Effect of Heat Treatment on Microstructure and Properties of Al0.5cocrfeni High Entropy Alloy Fabricated by Selective Laser Melting

In this study, heat treatment as a post processing was used in order to improve the microstructures and mechanical properties of Al0.5CoCrFeNi high entropy alloy (HEA), which fabricated by selective laser melting (SLM). Compared to the microstructure of SLM-ed Al0.5CoCrFeNi HEA, the strengthening the weakening mechanisms of HEA at different heat treatment temperatures are figured out. Heated at 1073 K for 4 hours, the SLM-ed Al0.5CoCrFeNi HEA shows the highest tensile strength. With increasing heat treatment temperature from 1073K to 1673K, both the dislocation density in Al0.5CoCrFeNi HEA and the content of the precipitated phase decrease, while the size of the precipitated phase increases. Moreover, dislocation network disappearance and recrystallization occur at 1173 K and 1373 K, respectively.

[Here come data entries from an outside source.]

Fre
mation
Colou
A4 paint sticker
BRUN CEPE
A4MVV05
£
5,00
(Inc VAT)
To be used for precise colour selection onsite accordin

The boundaries of the dislocation network, as the nucleation sites of precipitation, promote the formation of precipitation phases and form dislocation network wrapped by precipitation phases at 1073 K, which significantly improves the tensile strength of HEA. The low dislocation density in the recrystallized grains change the morphology of the precipitation phases, and the aspect ratio of the precipitation phases increases, which made the HEA still maintain a certain tensile strength at 1673K.